**The problem:**
Using the records below, write out the line with "Pron(refl,2,plu)/465/ = pronoun" and each line after it through the final one, exactly, and only those.
——————————
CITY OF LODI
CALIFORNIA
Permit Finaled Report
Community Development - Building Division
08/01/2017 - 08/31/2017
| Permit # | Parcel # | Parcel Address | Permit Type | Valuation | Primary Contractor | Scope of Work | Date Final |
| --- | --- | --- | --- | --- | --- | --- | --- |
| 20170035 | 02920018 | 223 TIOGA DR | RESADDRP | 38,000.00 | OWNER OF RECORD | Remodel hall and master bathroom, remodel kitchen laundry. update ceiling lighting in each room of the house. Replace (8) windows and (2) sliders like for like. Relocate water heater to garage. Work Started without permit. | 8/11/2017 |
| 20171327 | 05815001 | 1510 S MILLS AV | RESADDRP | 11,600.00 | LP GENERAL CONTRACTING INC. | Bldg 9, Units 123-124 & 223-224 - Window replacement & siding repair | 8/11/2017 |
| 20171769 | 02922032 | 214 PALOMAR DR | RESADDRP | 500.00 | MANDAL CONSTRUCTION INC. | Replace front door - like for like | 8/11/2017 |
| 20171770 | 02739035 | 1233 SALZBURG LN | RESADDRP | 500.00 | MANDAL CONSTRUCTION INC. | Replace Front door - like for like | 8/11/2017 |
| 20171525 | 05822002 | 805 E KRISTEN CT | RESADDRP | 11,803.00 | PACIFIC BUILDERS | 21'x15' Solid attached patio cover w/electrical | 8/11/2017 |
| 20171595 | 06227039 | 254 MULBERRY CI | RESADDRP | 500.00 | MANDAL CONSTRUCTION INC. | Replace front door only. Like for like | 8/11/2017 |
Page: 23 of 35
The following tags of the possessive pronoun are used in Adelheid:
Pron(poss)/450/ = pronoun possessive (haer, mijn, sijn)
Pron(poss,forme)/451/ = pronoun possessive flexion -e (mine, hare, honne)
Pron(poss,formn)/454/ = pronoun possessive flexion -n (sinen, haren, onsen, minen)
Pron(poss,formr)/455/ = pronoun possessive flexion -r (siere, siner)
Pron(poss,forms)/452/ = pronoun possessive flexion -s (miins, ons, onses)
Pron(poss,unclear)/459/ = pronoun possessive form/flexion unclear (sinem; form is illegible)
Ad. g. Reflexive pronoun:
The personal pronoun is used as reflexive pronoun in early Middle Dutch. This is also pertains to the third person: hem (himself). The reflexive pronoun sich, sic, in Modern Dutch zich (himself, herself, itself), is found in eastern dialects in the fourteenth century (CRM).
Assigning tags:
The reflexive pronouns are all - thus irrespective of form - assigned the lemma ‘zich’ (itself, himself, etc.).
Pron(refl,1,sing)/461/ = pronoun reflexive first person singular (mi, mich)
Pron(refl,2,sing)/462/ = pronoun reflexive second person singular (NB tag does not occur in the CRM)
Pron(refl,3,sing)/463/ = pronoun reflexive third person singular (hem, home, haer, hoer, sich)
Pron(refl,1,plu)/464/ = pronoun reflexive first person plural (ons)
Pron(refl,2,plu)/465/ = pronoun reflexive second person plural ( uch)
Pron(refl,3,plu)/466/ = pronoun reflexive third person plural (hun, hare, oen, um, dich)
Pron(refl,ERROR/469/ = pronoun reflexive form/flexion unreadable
——————————
**Reply:**
Pron(refl,2,plu)/465/ = pronoun reflexive second person plural ( uch)
Pron(refl,3,plu)/466/ = pronoun reflexive third person plural (hun, hare, oen, um, dich)
Pron(refl,ERROR/469/ = pronoun reflexive form/flexion unreadable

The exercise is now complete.